Quatre heures durant, ils tiennent les Prussiens en échec, ce n’est du reste que quand ils eurent brûlé leurs dernières cartouches et quand la nuit fut venue que, pris par derrière, ils songèrent à la retraite. Il était sept-heures du soir.
En ce moment, les Bavarois de Von der Tann qui viennent d’enlever le château des Bordes, se précipitent par la rue des Murlins et des Closiers, vers la ferme de la grange des Groues et vont prendre nos soldats à revers.
Pendant ce temps les Prussiens de Von Wittich qui n’ont pu avoir raison en face de cette poignée de brave qui les arrêtèrent depuis 3 heures et demi de l’après-midi, tournant à droite, pour passer le chemin de fer à la rue Basse-d’Ingré et eux aussi débouchèrent sur le derrière de notre ligne. Les chasseurs alors n’ayant plus de cartouches comprenant qu’ils vont être pris, battent en retraite sur Orléans où ils entrent pêle-mêle avec l ‘ennemi.

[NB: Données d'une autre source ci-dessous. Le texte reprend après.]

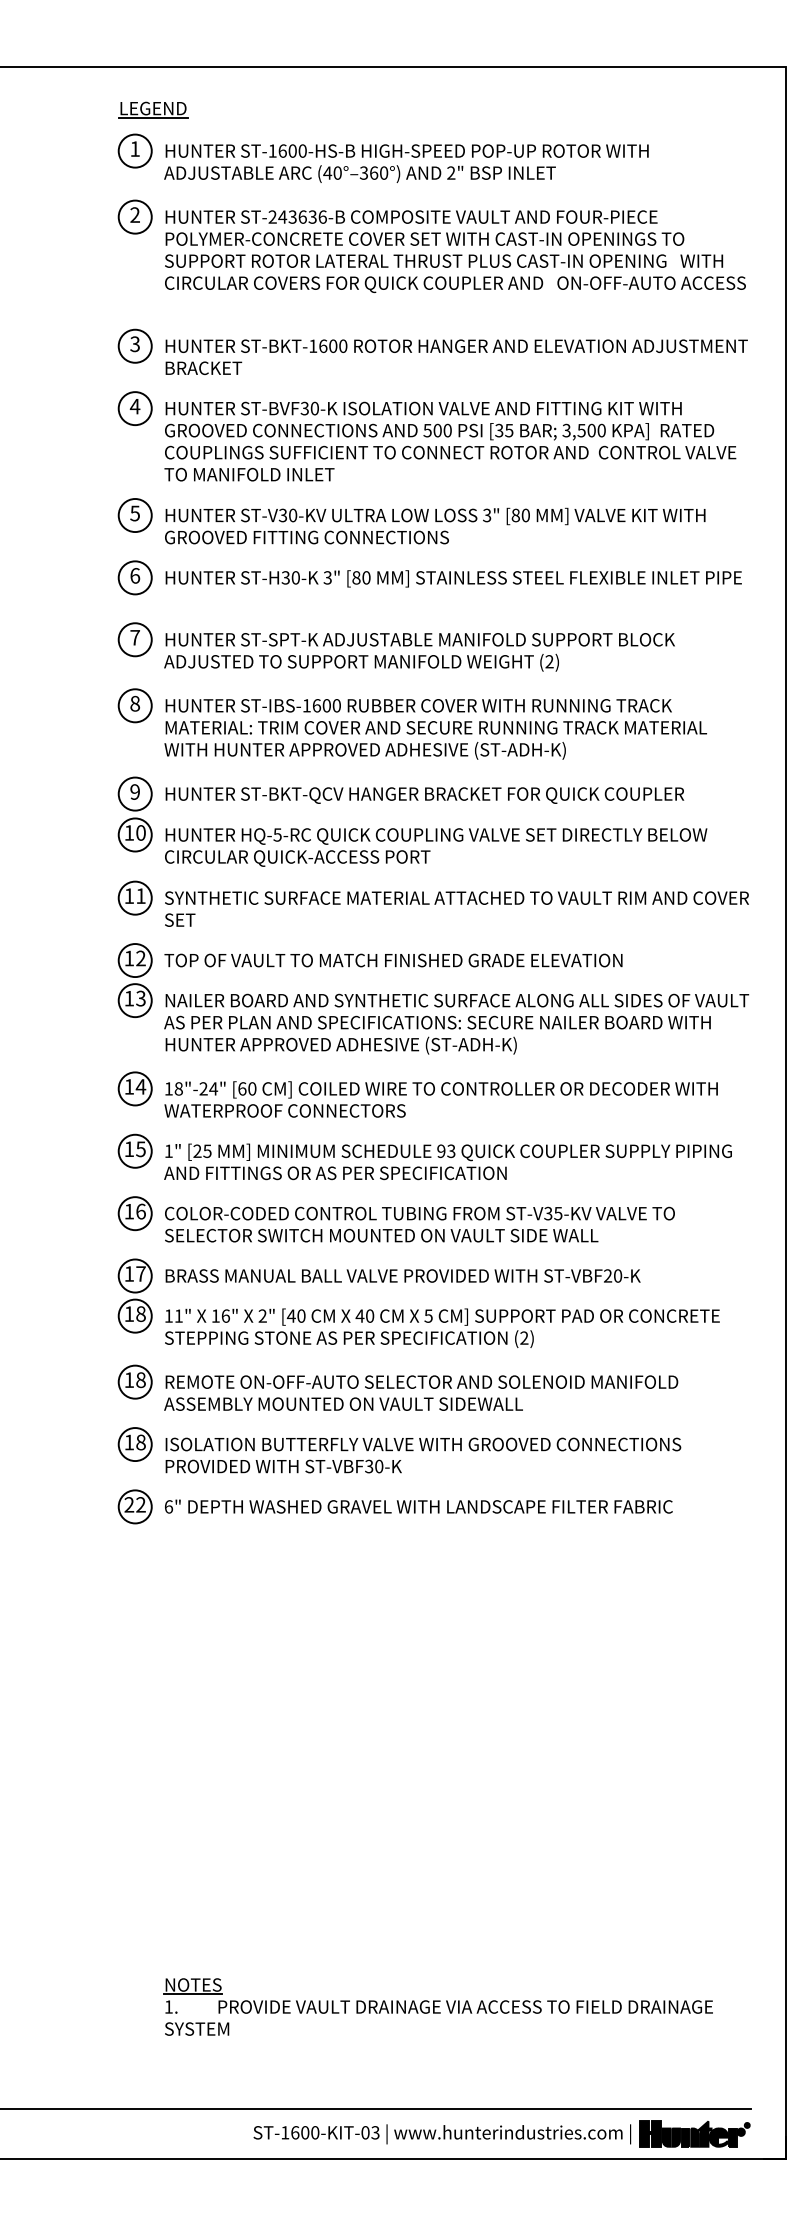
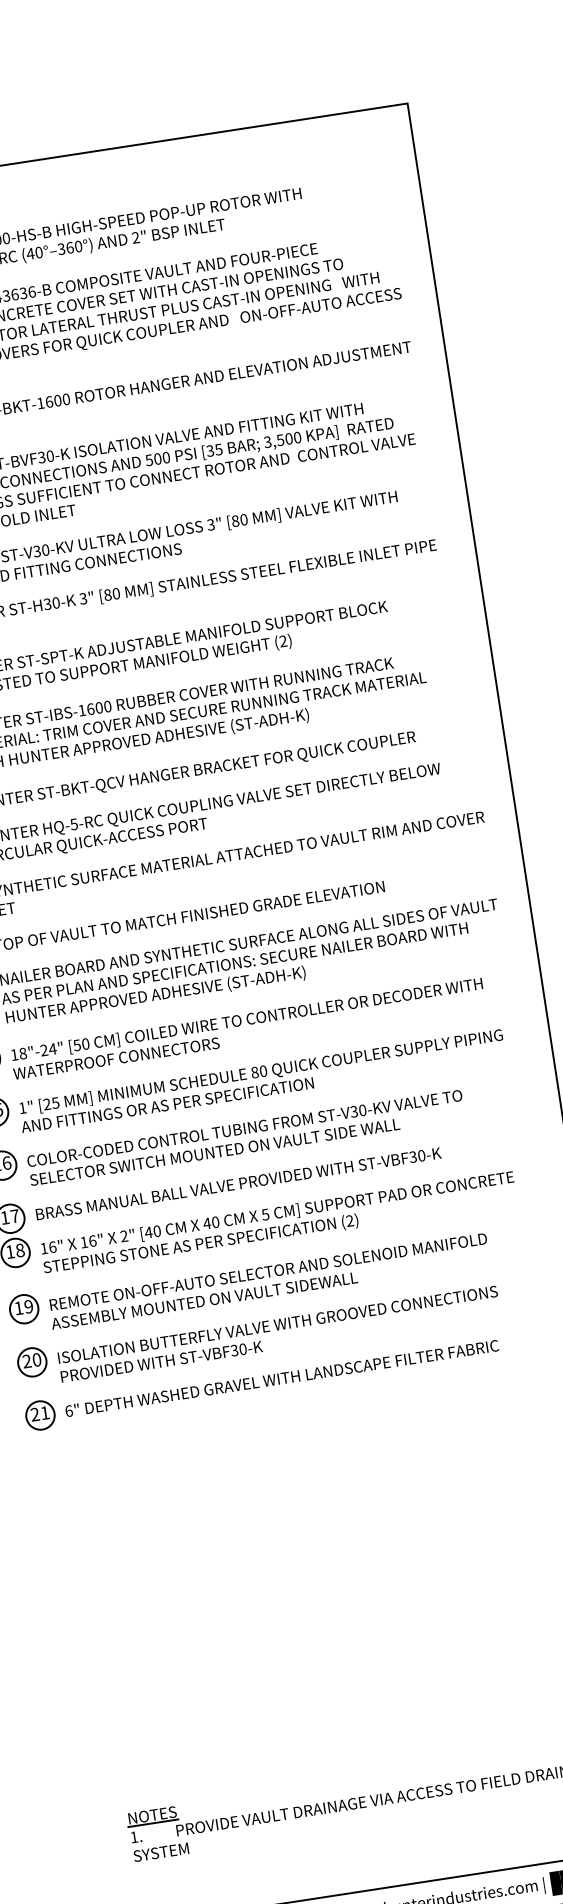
text: (242, 1088) -> (77, 1045), [60 -> [50
text: (446, 1150) -> (259, 1071), 93 -> 80
text: (558, 1213) -> (362, 1110), ST-V35-KV -> ST-V30-KV
text: (608, 1276) -> (413, 1157), ST-VBF20-K -> ST-VBF30-K
text: (179, 1315) -> (53, 1246), 11" -> 16"
text: (140, 1380) -> (28, 1307), 18 -> 19
text: (134, 1442) -> (31, 1360), 18 -> 20
text: (140, 1504) -> (44, 1412), 22 -> 21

C’est à cette heure, à l’extrême gauche, au passage à niveau n° 90 de la ligne de Tours par où débouchent les Bavarois que se passa le drame héroïque dans lequel le « Petit chasseur » Louis Rossat a trouvé la mort.
Cet enfant, avait vingt ans, qui jusqu’au soir s’était battu comme un lion, se trouvant à 7 heures prés de la maisonnette en faisant toujours le coup de feu contre les Bavarois. La garde barrière voyant l’ennemi arriver de toutes parts le pria et le supplia de fuir. « Il me reste quelques cartouches répondit-il, il faut que je les brûles et que je tue encore quelques Prussiens ». Il se remit en joue, tira quelques coups de fusils et tomba à son tour criblée par les balles.
Honneur à toi « Petit chasseur » digne enfant de l’Alsace, tu voyais le feu pour la première fois et tu t’y es comporté en héros.